- Directions for this task
Reproduce word for word the lines of the records from the one containing "Which series has" up to and including the one containing "Equipment (green)".

- Records supplied
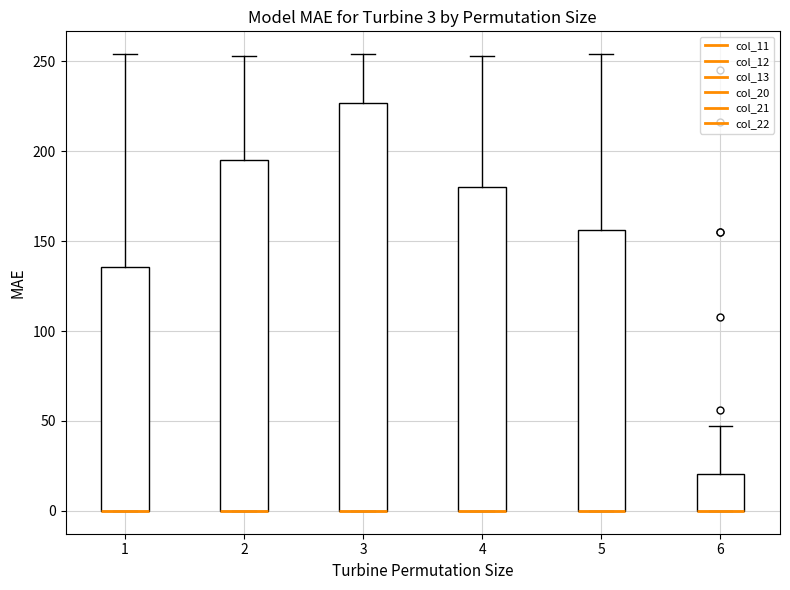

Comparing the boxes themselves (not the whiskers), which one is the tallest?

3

==

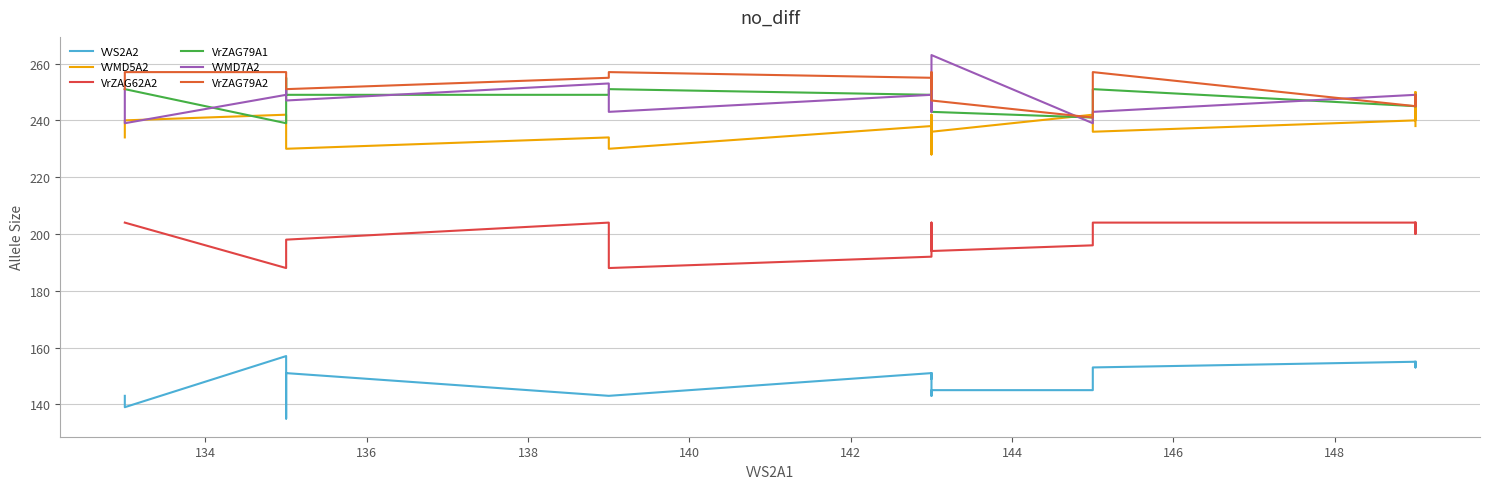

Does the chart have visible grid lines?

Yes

==

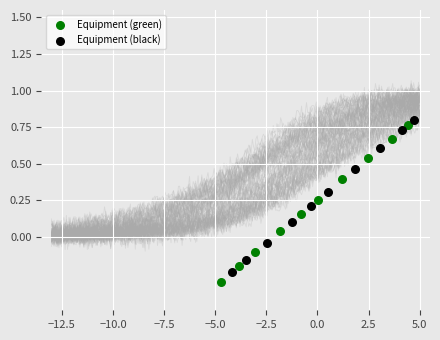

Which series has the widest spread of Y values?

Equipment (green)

- Result for this task
Which series has the widest spread of Y values?

Equipment (green)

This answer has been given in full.